Las políticas de Bush han sido peores, pero el grado en que ha
servido abiertamente al complejo militar-industrial de los Estados Unidos ha
estado más a la vista. La única vez en que el gobierno de Bush se volvió verde
fue cuando recurrió a las subvenciones del etanol, cuyos beneficios
medioambientales son dudosos. Las distorsiones del mercado de la energía (en
particular mediante el sistema tributario) continúan y, si Bush hubiera podido
salirse con la suya, la situación habría sido peor.

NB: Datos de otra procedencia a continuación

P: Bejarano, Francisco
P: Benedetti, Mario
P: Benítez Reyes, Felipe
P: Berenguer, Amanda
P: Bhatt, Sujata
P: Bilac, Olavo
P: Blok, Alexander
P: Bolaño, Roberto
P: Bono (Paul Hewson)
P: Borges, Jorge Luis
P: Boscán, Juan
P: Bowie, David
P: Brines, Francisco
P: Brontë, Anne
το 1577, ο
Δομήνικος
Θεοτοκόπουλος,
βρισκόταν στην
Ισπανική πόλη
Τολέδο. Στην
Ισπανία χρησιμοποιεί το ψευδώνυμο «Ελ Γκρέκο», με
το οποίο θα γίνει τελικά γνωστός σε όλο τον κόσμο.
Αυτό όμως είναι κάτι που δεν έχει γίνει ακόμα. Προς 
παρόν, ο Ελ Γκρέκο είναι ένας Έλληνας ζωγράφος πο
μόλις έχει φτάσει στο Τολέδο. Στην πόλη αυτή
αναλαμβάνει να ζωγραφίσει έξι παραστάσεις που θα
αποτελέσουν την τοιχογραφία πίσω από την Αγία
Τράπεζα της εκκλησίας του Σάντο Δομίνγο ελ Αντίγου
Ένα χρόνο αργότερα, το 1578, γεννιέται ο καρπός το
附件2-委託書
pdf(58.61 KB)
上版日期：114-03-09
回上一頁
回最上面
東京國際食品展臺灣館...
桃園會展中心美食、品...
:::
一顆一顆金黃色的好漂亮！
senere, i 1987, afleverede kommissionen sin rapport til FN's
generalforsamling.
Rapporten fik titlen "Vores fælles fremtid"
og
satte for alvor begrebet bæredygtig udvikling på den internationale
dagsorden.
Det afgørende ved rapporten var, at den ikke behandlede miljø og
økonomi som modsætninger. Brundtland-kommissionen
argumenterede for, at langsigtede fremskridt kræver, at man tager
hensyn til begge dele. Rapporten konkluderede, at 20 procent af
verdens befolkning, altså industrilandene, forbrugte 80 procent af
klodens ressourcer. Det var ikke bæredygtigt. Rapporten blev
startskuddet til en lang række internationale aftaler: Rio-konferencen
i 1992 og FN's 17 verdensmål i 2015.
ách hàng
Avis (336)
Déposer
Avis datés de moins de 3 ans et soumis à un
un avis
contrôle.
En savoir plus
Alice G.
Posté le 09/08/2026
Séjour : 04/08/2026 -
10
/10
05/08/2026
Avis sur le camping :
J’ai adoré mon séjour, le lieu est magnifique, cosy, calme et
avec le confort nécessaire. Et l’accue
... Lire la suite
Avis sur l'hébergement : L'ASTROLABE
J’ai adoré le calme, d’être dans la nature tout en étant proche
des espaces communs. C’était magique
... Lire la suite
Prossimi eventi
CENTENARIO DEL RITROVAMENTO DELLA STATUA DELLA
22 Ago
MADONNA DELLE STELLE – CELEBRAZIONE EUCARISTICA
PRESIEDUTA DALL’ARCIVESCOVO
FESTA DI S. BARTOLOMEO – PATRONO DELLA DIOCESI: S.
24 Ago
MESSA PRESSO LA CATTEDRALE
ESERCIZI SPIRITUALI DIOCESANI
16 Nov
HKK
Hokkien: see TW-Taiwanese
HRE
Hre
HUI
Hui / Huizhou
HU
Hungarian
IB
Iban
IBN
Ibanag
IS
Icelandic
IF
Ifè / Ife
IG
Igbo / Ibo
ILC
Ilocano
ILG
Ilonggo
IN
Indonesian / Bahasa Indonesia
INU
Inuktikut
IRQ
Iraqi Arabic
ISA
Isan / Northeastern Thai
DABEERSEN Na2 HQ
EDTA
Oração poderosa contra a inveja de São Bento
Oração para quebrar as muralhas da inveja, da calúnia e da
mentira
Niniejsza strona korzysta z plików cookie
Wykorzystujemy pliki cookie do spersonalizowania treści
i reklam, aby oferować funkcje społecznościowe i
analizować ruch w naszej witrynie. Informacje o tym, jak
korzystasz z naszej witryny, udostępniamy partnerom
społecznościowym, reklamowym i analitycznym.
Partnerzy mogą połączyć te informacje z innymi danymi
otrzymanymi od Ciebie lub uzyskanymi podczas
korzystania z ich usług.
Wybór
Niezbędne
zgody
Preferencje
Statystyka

Esa mezcla de retórica sobre el libre comercio e intervención
estatal ha funcionado particularmente mal para los países en desarrollo. Se les
dijo que dejaran de intervenir en la agricultura, con lo que expusieron a sus
agricultores a una competencia devastadora de los Estados Unidos y Europa. Sus
agricultores habrían podido competir con sus colegas americanos y europeos,
pero no podían hacerlo con las subvenciones de los EE.UU. y de la Unión
Europea. Como no era de extrañar, las inversiones en la agricultura en los
países en desarrollo fueron disminuyendo y el desfase en materia de alimentos
aumentó.

Quienes propagaron ese consejo equivocado no tienen que
preocuparse por las consecuencias de su negligencia profesional. Los costos
habrán de sufragarlos los de los países en desarrollo, en particular los
pobres. Este año vamos a ver un gran aumento de la pobreza, en particular si la
calibramos correctamente.

Dicho de forma sencilla, en un mundo de abundancia, millones de
personas del mundo en desarrollo siguen sin poder satisfacer las necesidades
nutricionales mínimas. En muchos países, los aumentos de los precios de los
alimentos y de la energía tendrán un efecto particularmente devastador para los
pobres, porque esos artículos constituyen una mayor proporción de sus gastos.

La indignación en todo el mundo es palpable. No es de extrañar
que los especuladores hayan sido en gran medida objeto de esa ira. Los
especuladores afirman no ser los causantes del problema, sino que se limitan a
practicar el “descubrimiento de precios” o, dicho de otro modo, el
descubrimiento –un poco tarde para poder hacer gran cosa sobre ese problema
este año– de que hay escasez.

Pero esa respuesta es falsa. Las perspectivas de precios en
aumento y volátiles animan a centenares de millones de agricultores a adoptar
precauciones. Podrían ganar más dinero, si acaparan un poco de su grano hoy y lo
venden más adelante y, si no lo hacen, no podrán sufragarlo, en caso de que la
cosecha del año siguiente sea menor de lo esperado. Un poco de grano retirado
del mercado por centenares de millones de agricultores en todo el mundo
contribuye a formar grandes cantidades.

Los defensores del fundamentalismo del mercado quieren atribuir
la culpa del fracaso del mercado a un fracaso del gobierno. Se ha citado a un
alto funcionario chino, quien ha dicho que el problema radicaba en que el
gobierno de los EE.UU. debería haber hecho más para ayudar a los americanos de
pocos ingresos con su problema de la vivienda. Estoy de acuerdo, pero eso no
cambia los datos: la mala gestión del riesgo por parte de los bancos de los
EE.UU. fue de proporciones colosales y con consecuencias mundiales, mientras
que los que gestionaban esas entidades se han marchado con miles de millones de
dólares de indemnización.

Hoy hay una desigualdad entre los rendimientos privados y los
sociales. Si no están bien a la par, el sistema de mercado no puede funcionar
bien.

El fundamentalismo neoliberal del mercado ha sido siempre una
doctrina política al servicio de ciertos intereses. Nunca ha recibido una
corroboración de la teoría económica, como tampoco –ahora ha de quedar claro–
de la experiencia histórica. Aprender esta lección puede ser el lado bueno de
la nube que ahora se cierne sobre la economía mundial.